DeepFix: Automating C Code Repair with Deep Learning

Published on March 20, 2024 | Code Analysis

Picture wrestling with a C program, only to have the compiler throw a vague error message pointing to the wrong line. Infuriating, isn't it? Compilers catch mistakes but rarely help fix them. That's where DeepFix comes in. This deep learning solution automatically detects and corrects common C programming errors, acting like a coding mentor. Let's explore how DeepFix operates, its technical core, and why it's a breakthrough for coders.

Coding Slip-Ups: The Challenge

Writing C code is like assembling a puzzle: one missing piece, like a semicolon or brace, can break everything. These "common programming errors" - think undeclared variables, stray commas, or mismatched delimiters - are similar to typos in writing. They often arise from inexperience or momentary lapses. While compilers flag these issues, their error messages are often cryptic, misidentifying the problem's location. DeepFix offers a complete solution, using a neural network to pinpoint and patch these errors without external tools.

Inside DeepFix: How It Fixes Code

DeepFix approaches code repair as a sequence-to-sequence learning task, akin to translating text. It employs a multi-layered sequence-to-sequence neural network with attention to analyze a faulty C program and suggest fixes. Let's break it down using an example of a program with a missing brace triggering a compiler error.

Code as Sequences

DeepFix converts a C program into a token sequence, capturing keywords (e.g., int), special characters (e.g., ;), and identifiers. To streamline learning, it maps variables and function names to a fixed pool, preserving program semantics. Literals become type-specific tokens (e.g., 123 to NUM, "hello" to STR). Each line is represented as a pair: the line number and tokenized statement, ending with <eos>. A k-line program becomes: (l₁, s₁), (l₂, s₂), ..., (lₖ, sₖ), <eos>. This setup allows targeting fixes to specific lines.

Neural Network Design

DeepFix's core is a sequence-to-sequence model with attention, drawing from neural machine translation. Its components are:

Encoder: N stacked gated recurrent units (GRUs) process the tokenized program. For token xₜ, hidden states are computed:

hₜ⁽¹⁾ = GRU(hₜ₋₁⁽¹⁾, xₜ)
hₜ⁽ⁿ⁾ = GRU(hₜ₋₁⁽ⁿ⁾, hₜ⁽ⁿ⁻¹⁾), for n = 2, ..., N

These generate annotations encoding program context.

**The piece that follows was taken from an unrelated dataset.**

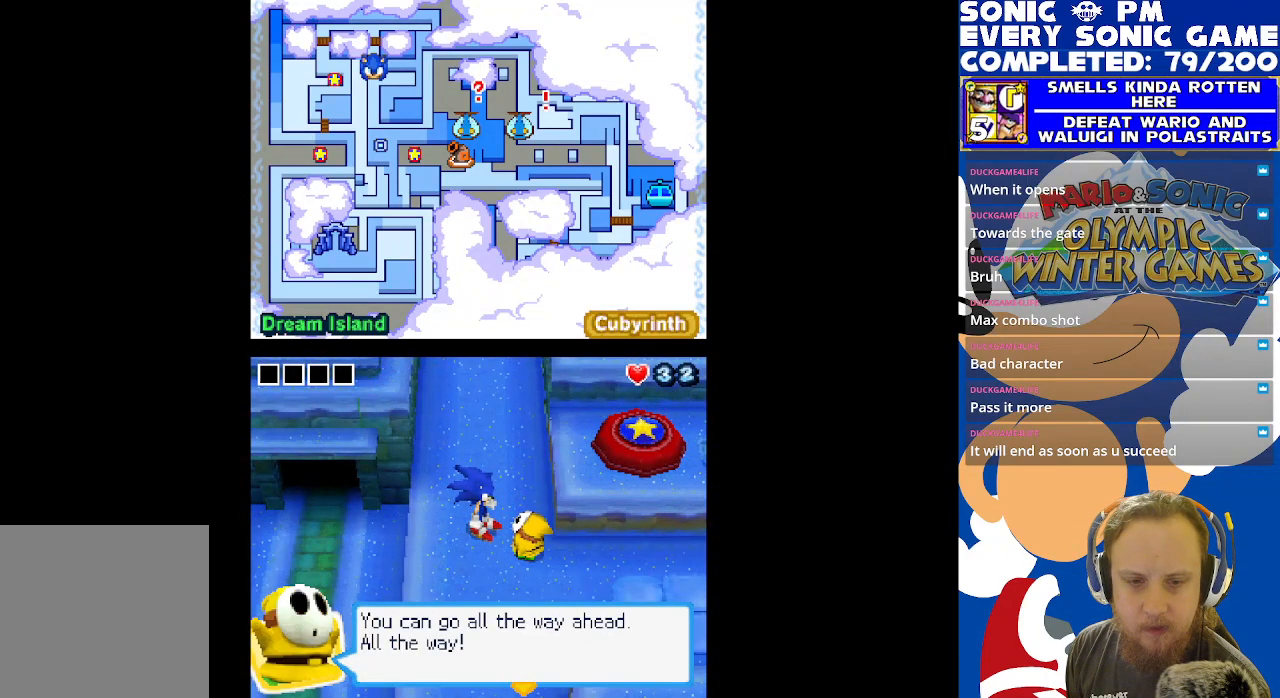
{"buttons": [], "left_stick": "center", "right_stick": "center", "events": [[83, "B", "down"], [200, "B", "up"]]}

Decoder with Attention: N GRUs produce the fix. A context vector cₜ weights encoder annotations:

cₜ = Σⱼ (aₜⱼ · hⱼ⁽ᴺ⁾)
aₜⱼ = exp(eₜⱼ) / Σₖ exp(eₜₖ)
eₜⱼ = φ(dₜ₋₁, hⱼ⁽ᴺ⁾)

Here, φ is a feed-forward network for soft alignment, focusing on key input parts. The decoder outputs a fix as a line number lᵢ and corrected statement sᵢ'.

Training: Trained on error-fix pairs using the Adam optimizer and cross-entropy loss. Dropout (0.2) and gradient clipping prevent overfitting. Two networks are used: one for undeclared variables (using ID token) and another for other errors, boosting accuracy by up to 5%.

Fixing Errors Step-by-Step

Multiple errors in a program? DeepFix iterates. It predicts a fix (lᵢ, sᵢ'), updates the line, and recompiles. If errors persist, it continues until the program is error-free or no fixes are suggested. Correct programs trigger a "fixed" token to halt. This approach resolved 4447 errors in the first iteration and 919 more later, supporting up to five iterations.

Validation Check

DeepFix uses GCC only to verify fixes, ensuring they resolve errors without creating new ones. An oracle blocks invalid fixes, like deleting problematic lines.

DeepFix's Impact

DeepFix redefines automated code repair. Unlike methods tied to specific tasks or reliant on brute-force searches, it's task-agnostic, tackling errors across 93 varied C programming tasks, from basic arithmetic to dynamic programming. It resolved 32% of 16,743 error messages in 6,971 student programs, fully fixing 27% and partially fixing 19%, all in milliseconds.

In a seeded dataset (correct programs with up to five injected errors), DeepFix fully fixed 56% of 9,230 programs and resolved 63% of 31,783 errors. It correctly localized 78.68% of errors in the first iteration, with 87.5% in the top-5 predictions via beam search. The attention mechanism captures long-term dependencies, outperforming methods limited to local context.

Technical Foundations

DeepFix's key elements include:

Code Representation: Tokenizes programs with line numbers, standardizing identifiers and literals.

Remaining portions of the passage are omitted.